The ‘1 vs all’ classification architecture proved to be the most effective achieving a peak classification accuracy of 74% on well represented fault types. The ‘single’ and ‘pairwise’ architectures were also reasonably effective.
Order oblivious filtering assists the application of the methodology to continuous video footage, incorporating information from neighbouring frames to improve accuracy.
Particular care should be taken when selecting the calibration dataset as all required fault types should be well represented (at least 100 examples). However, if this is not possible, alternative approaches can be considered (classifying only a subset of fault types or considering the most likely two, three or four fault types).
Future work will focus on the development of this technology, applying the fault type identification methodology to a larger and more comprehensive dataset. In addition, sampling strategies will be investigated and tested in an attempt to reduce the bias in predictions towards majority classes. The use of multi-label classification is also being tested, attempting to classify multiple faults present in a given frame. Finally, the methodology will be extended to identify other features within a sewer pipe, including connections and manholes. This idea could be further extended to identify the presence of illicit connections (Panasiuk et al. 2015) by overlaying a schematic of the sewer network with the tool's results.
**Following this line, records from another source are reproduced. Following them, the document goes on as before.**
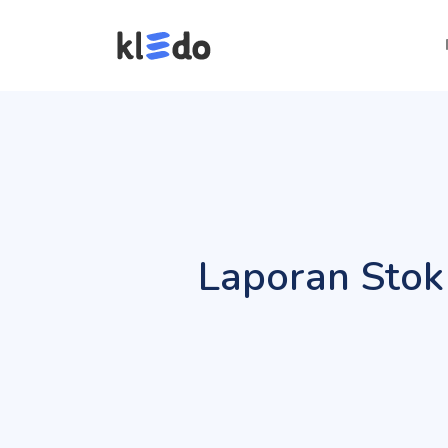
Laporan Stok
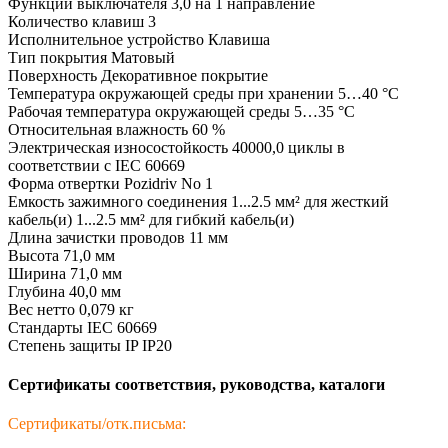
Функции выключателя 3,0 на 1 направление
Количество клавиш 3
Исполнительное устройство Клавиша
Тип покрытия Матовый
Поверхность Декоративное покрытие
Температура окружающей среды при хранении 5…40 °C
Рабочая температура окружающей среды 5…35 °C
Относительная влажность 60 %
Электрическая износостойкость 40000,0 циклы в
соответствии с IEC 60669
Форма отвертки Pozidriv No 1
Емкость зажимного соединения 1...2.5 мм² для жесткий
кабель(и) 1...2.5 мм² для гибкий кабель(и)
Длина зачистки проводов 11 мм
Высота 71,0 мм
Ширина 71,0 мм
Глубина 40,0 мм
Вес нетто 0,079 кг
Стандарты IEC 60669
Степень защиты IP IP20
Сертификаты соответствия, руководства, каталоги
Сертификаты/отк.письма:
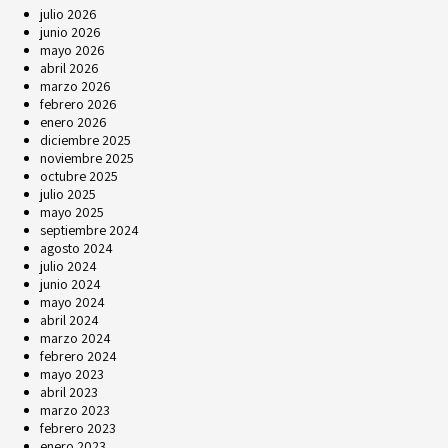
julio 2026
junio 2026
mayo 2026
abril 2026
marzo 2026
febrero 2026
enero 2026
diciembre 2025
noviembre 2025
octubre 2025
julio 2025
mayo 2025
septiembre 2024
agosto 2024
julio 2024
junio 2024
mayo 2024
abril 2024
marzo 2024
febrero 2024
mayo 2023
abril 2023
marzo 2023
febrero 2023
enero 2023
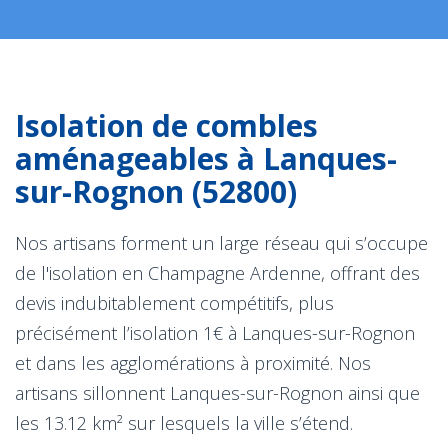
Isolation de combles
aménageables à Lanques-
sur-Rognon (52800)
Nos artisans forment un large réseau qui s’occupe
de l'isolation en Champagne Ardenne, offrant des
devis indubitablement compétitifs, plus
précisément l’isolation 1€ à Lanques-sur-Rognon
et dans les agglomérations à proximité. Nos
artisans sillonnent Lanques-sur-Rognon ainsi que
les 13.12 km² sur lesquels la ville s’étend.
As this work was developed to integrate with a previous fault detection methodology (Myrans et al. 2018), the next steps will be to combine the methodologies into a single decision support tool to assist technicians in the field. This decision support tool will be designed to assist the engineer and could investigate the addition of extra technologies. These could include the identification of the location of a fault within a frame using the RF's intuitive structure (Myrans et al. 2018) or incorporating additional information about the pipe/topology to improve decision-making. Overall, this fault type identification methodology, alongside other techniques, will work together to speed up and assist the surveying of sewer pipes.
ACKNOWLEDGEMENTS
This work was supported by the Engineering and Physical Sciences Research Council in the UK via grant EP/L0116214/1 awarded for the Water Informatics, Science and Engineering (WISE) centre for doctoral training, which is gratefully acknowledged. This work was also kindly supported by Wessex Water (Julian Britton) who provided the annotated CCTV footage and industrial insight, which is equally gratefully acknowledged.